LUKMAN OTUNUGA: Certainly. South Africa was a founding member of the IMF in 1944. It was interesting how they asked for a loan of $4.2 billion, and it’s been approved. Today I’m not going to talk about the negativities, the …… the National Treasury has forecast a contraction of 6.1%, or the ballooning debt-to-GDP ratio, or the fact that almost 30% of people are unemployed. We need to look at the positives, the fact that, okay, if the loan is used in the right direction for health, extending child support, disability grants, creating jobs, then one just needs to be hopeful that the money is used in the right direction. So South Africa has been given another chance with this loan. We just need to see whether the funds are used in the right way over the next few months.

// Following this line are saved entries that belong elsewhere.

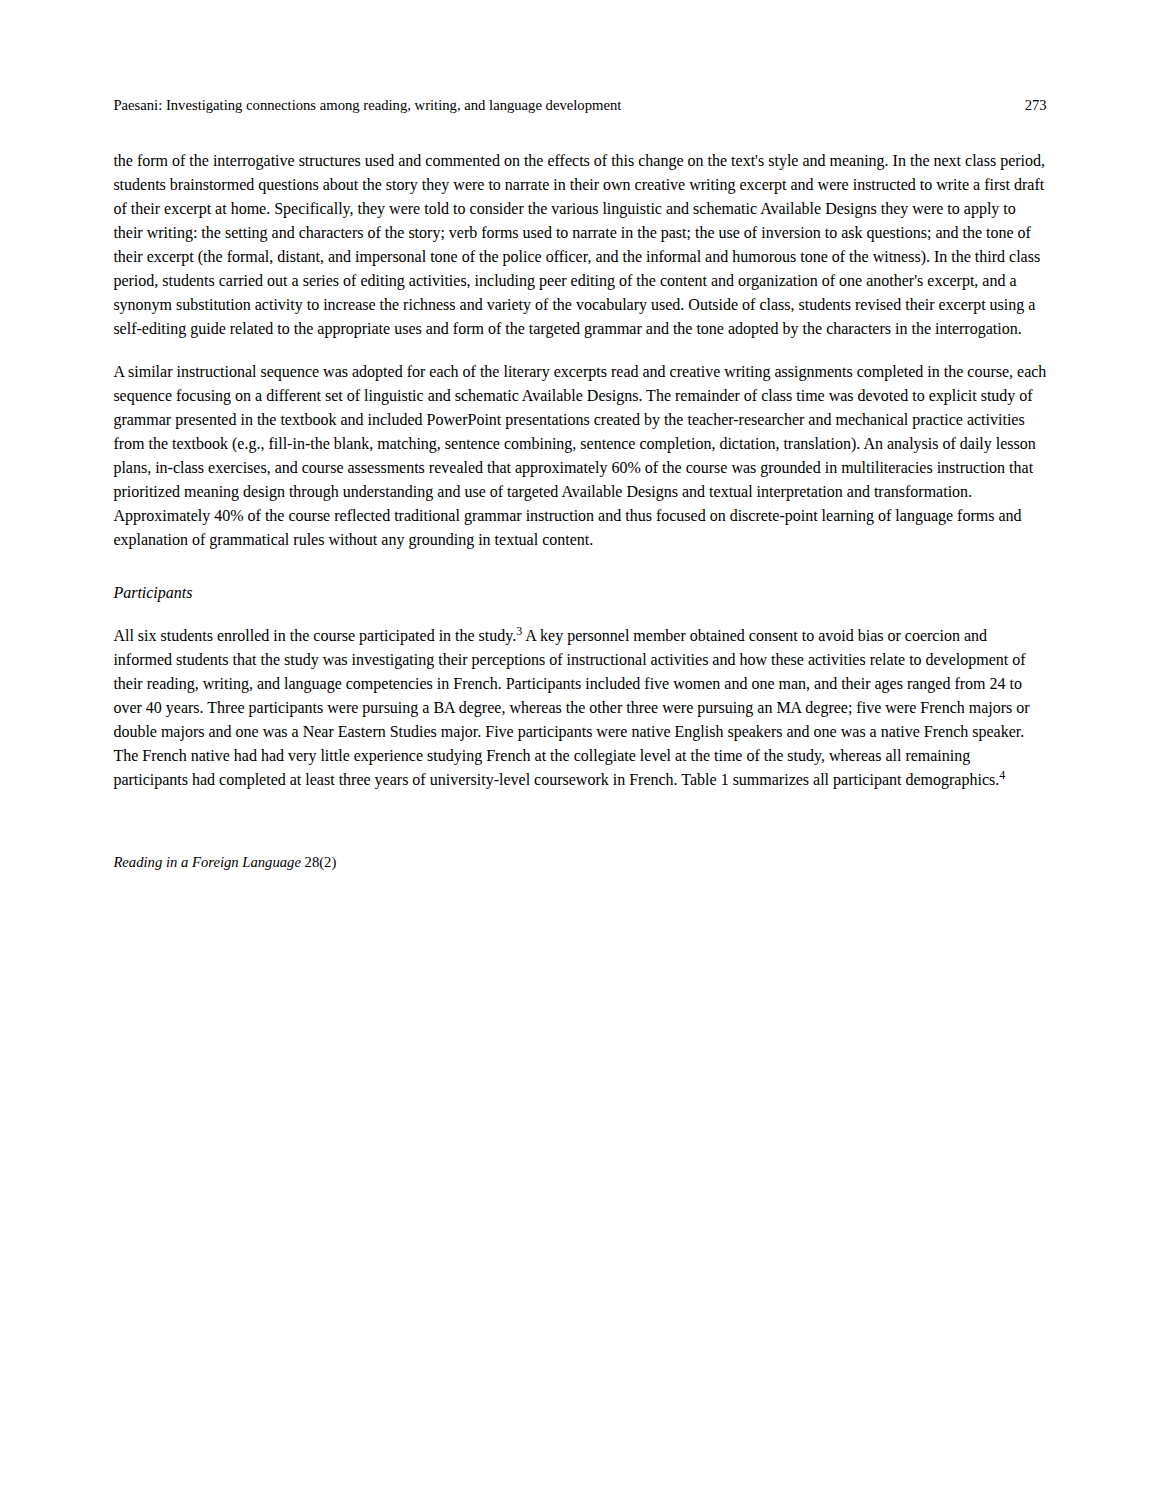Paesani: Investigating connections among reading, writing, and language development 273
the form of the interrogative structures used and commented on the effects of this change on the text's style and meaning. In the next class period, students brainstormed questions about the story they were to narrate in their own creative writing excerpt and were instructed to write a first draft of their excerpt at home. Specifically, they were told to consider the various linguistic and schematic Available Designs they were to apply to their writing: the setting and characters of the story; verb forms used to narrate in the past; the use of inversion to ask questions; and the tone of their excerpt (the formal, distant, and impersonal tone of the police officer, and the informal and humorous tone of the witness). In the third class period, students carried out a series of editing activities, including peer editing of the content and organization of one another's excerpt, and a synonym substitution activity to increase the richness and variety of the vocabulary used. Outside of class, students revised their excerpt using a self-editing guide related to the appropriate uses and form of the targeted grammar and the tone adopted by the characters in the interrogation.
A similar instructional sequence was adopted for each of the literary excerpts read and creative writing assignments completed in the course, each sequence focusing on a different set of linguistic and schematic Available Designs. The remainder of class time was devoted to explicit study of grammar presented in the textbook and included PowerPoint presentations created by the teacher-researcher and mechanical practice activities from the textbook (e.g., fill-in-the blank, matching, sentence combining, sentence completion, dictation, translation). An analysis of daily lesson plans, in-class exercises, and course assessments revealed that approximately 60% of the course was grounded in multiliteracies instruction that prioritized meaning design through understanding and use of targeted Available Designs and textual interpretation and transformation. Approximately 40% of the course reflected traditional grammar instruction and thus focused on discrete-point learning of language forms and explanation of grammatical rules without any grounding in textual content.
Participants
All six students enrolled in the course participated in the study.3 A key personnel member obtained consent to avoid bias or coercion and informed students that the study was investigating their perceptions of instructional activities and how these activities relate to development of their reading, writing, and language competencies in French. Participants included five women and one man, and their ages ranged from 24 to over 40 years. Three participants were pursuing a BA degree, whereas the other three were pursuing an MA degree; five were French majors or double majors and one was a Near Eastern Studies major. Five participants were native English speakers and one was a native French speaker. The French native had had very little experience studying French at the collegiate level at the time of the study, whereas all remaining participants had completed at least three years of university-level coursework in French. Table 1 summarizes all participant demographics.4
Reading in a Foreign Language 28(2)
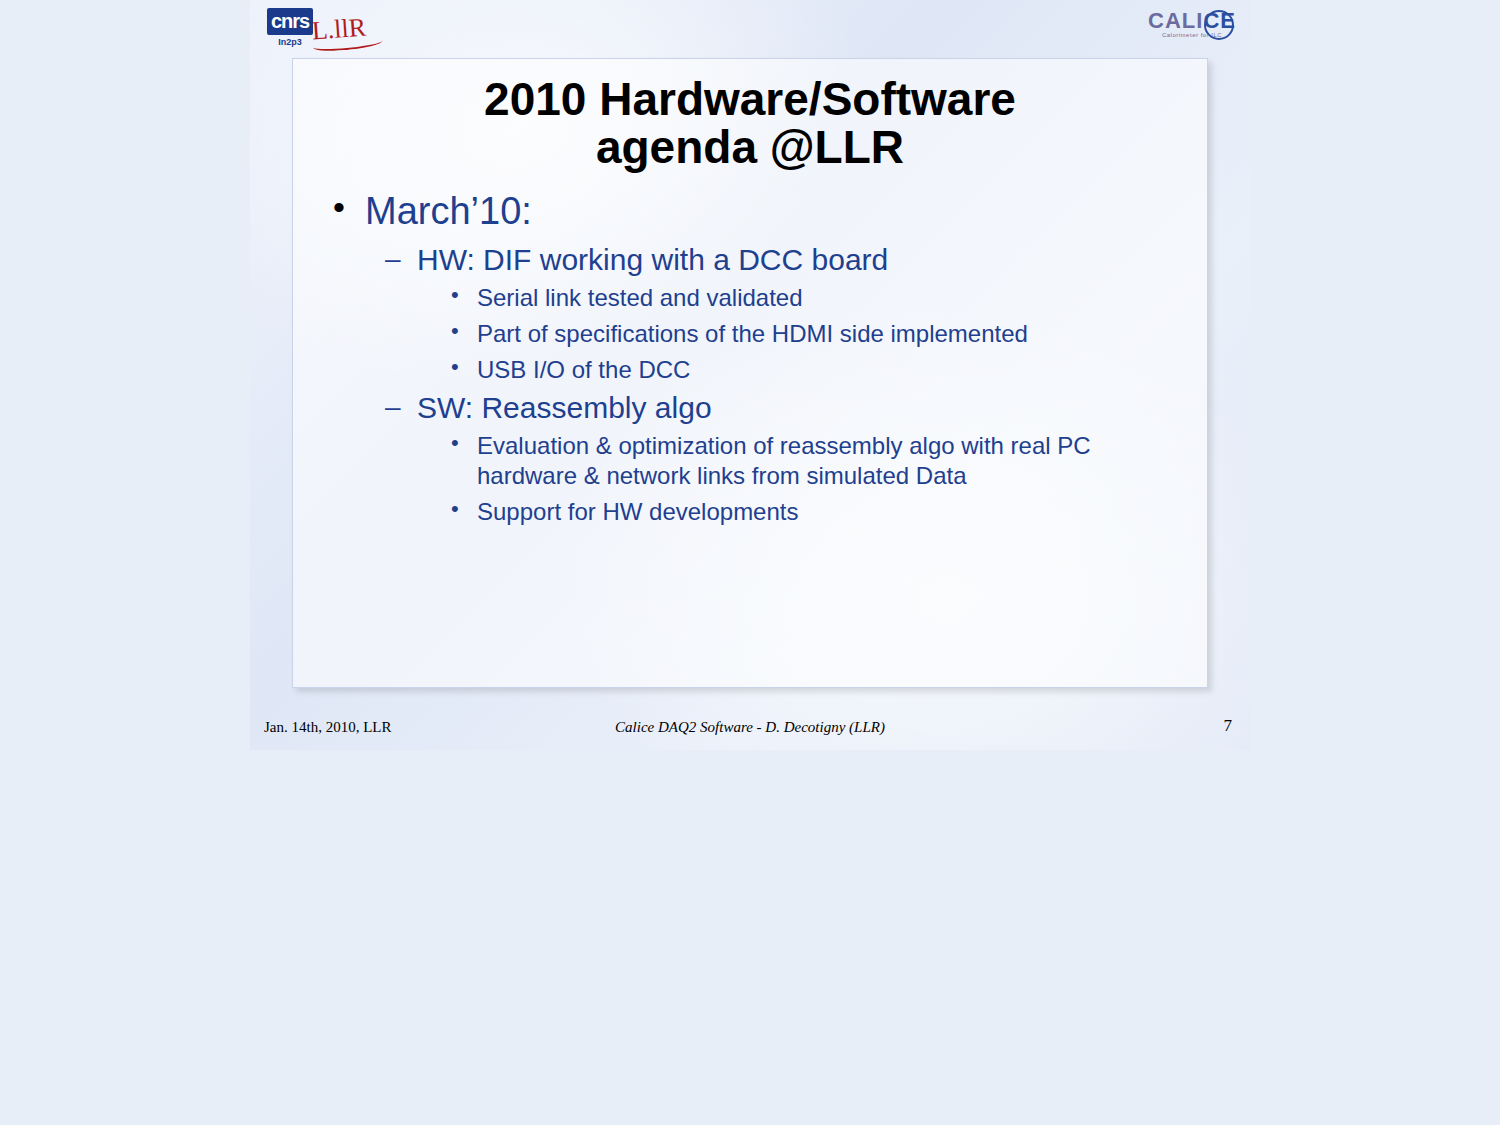cnrs
In2p3
L.llR
CALICE
Calorimeter for ILC
2010 Hardware/Software
agenda @LLR
March’10:
HW: DIF working with a DCC board
Serial link tested and validated
Part of specifications of the HDMI side implemented
USB I/O of the DCC
SW: Reassembly algo
Evaluation & optimization of reassembly algo with real PC hardware & network links from simulated Data
Support for HW developments
Jan. 14th, 2010, LLR
Calice DAQ2 Software - D. Decotigny (LLR)
7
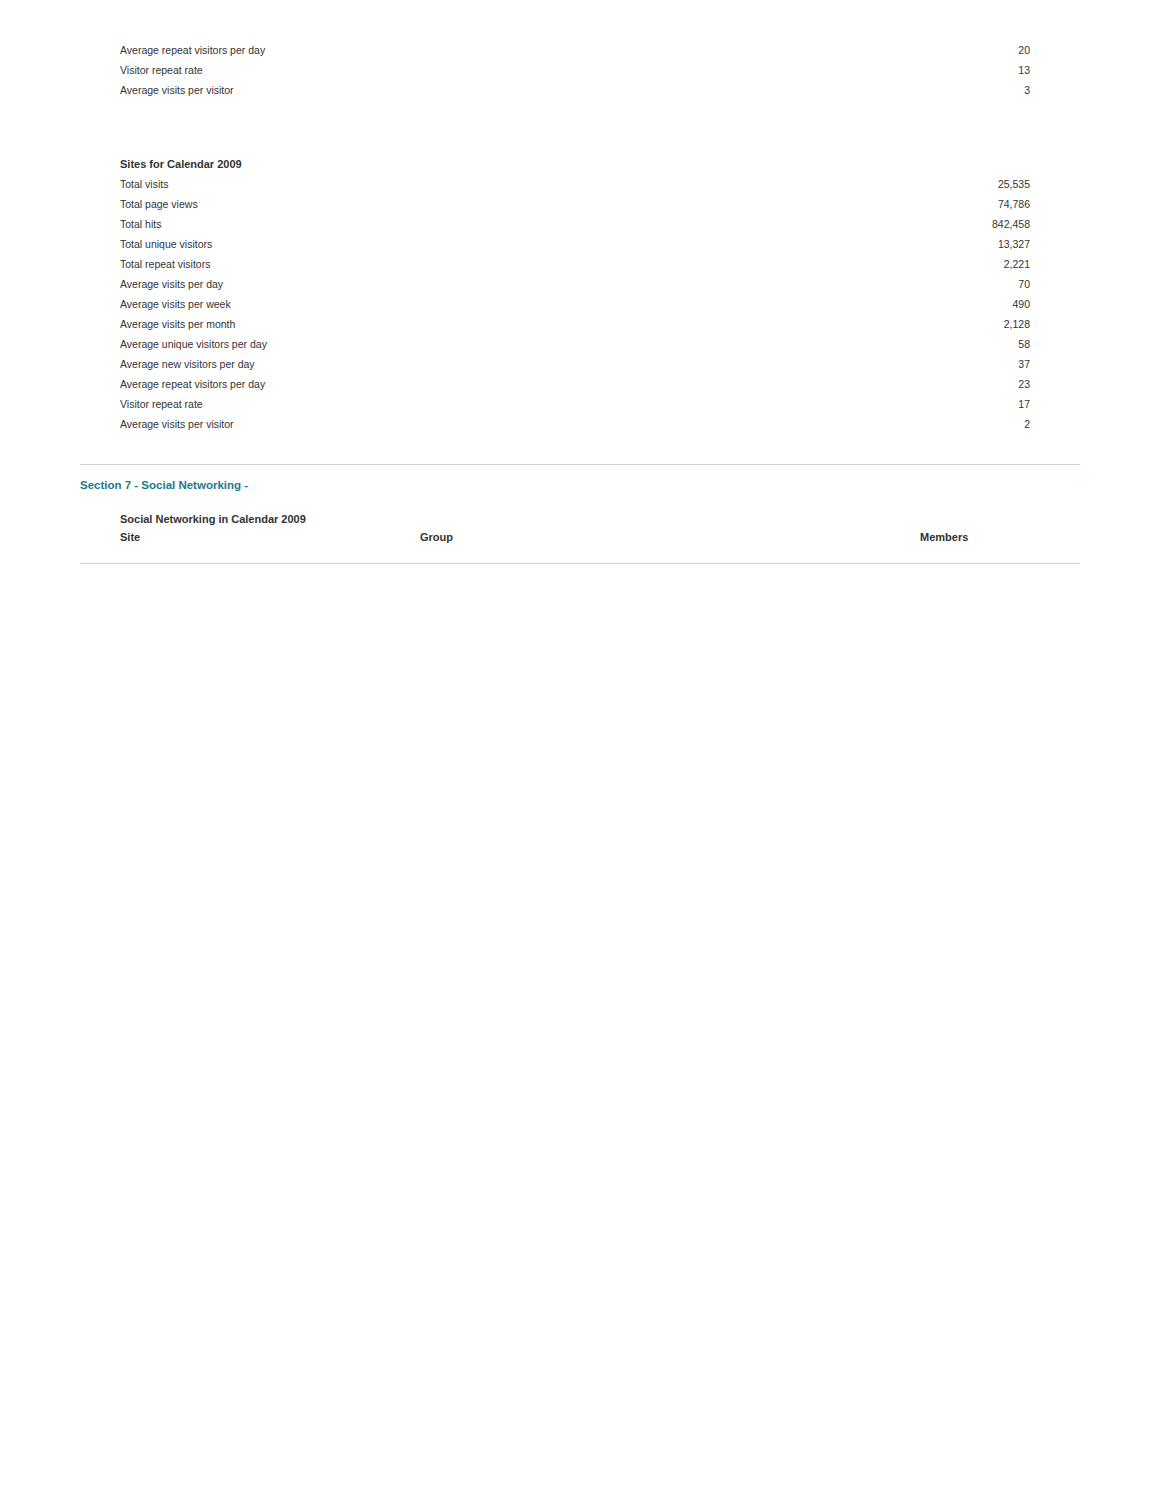Average repeat visitors per day 20
Visitor repeat rate 13
Average visits per visitor 3
Sites for Calendar 2009
Total visits 25,535
Total page views 74,786
Total hits 842,458
Total unique visitors 13,327
Total repeat visitors 2,221
Average visits per day 70
Average visits per week 490
Average visits per month 2,128
Average unique visitors per day 58
Average new visitors per day 37
Average repeat visitors per day 23
Visitor repeat rate 17
Average visits per visitor 2
Section 7 - Social Networking -
Social Networking in Calendar 2009
Site Group Members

In regard to the ban on alcohol, it’s not really my place to say anything. But the government has given a reason why, in terms of COVID-19 impacting South Africans, this ban has been put in place to help the health of people, But this will come with expensive job losses. So it’s a Catch-22. Honestly, I don’t know what to say about this. Time will tell whether this will be the right decision.
But, just to end it on this note, looking at the South African rand, so far so good. The South African rand has actually been mixed against the dollar since the start of this month and it seems to be a proxy for emerging market risk. You know, if situations outside of South Africa continue to improve, and the United States approves that defensive fiscal package, this could be positively received by the South African rand. So that’s some good news there.
NOMPU SIZIBA: Thanks to Lukman Otunuga.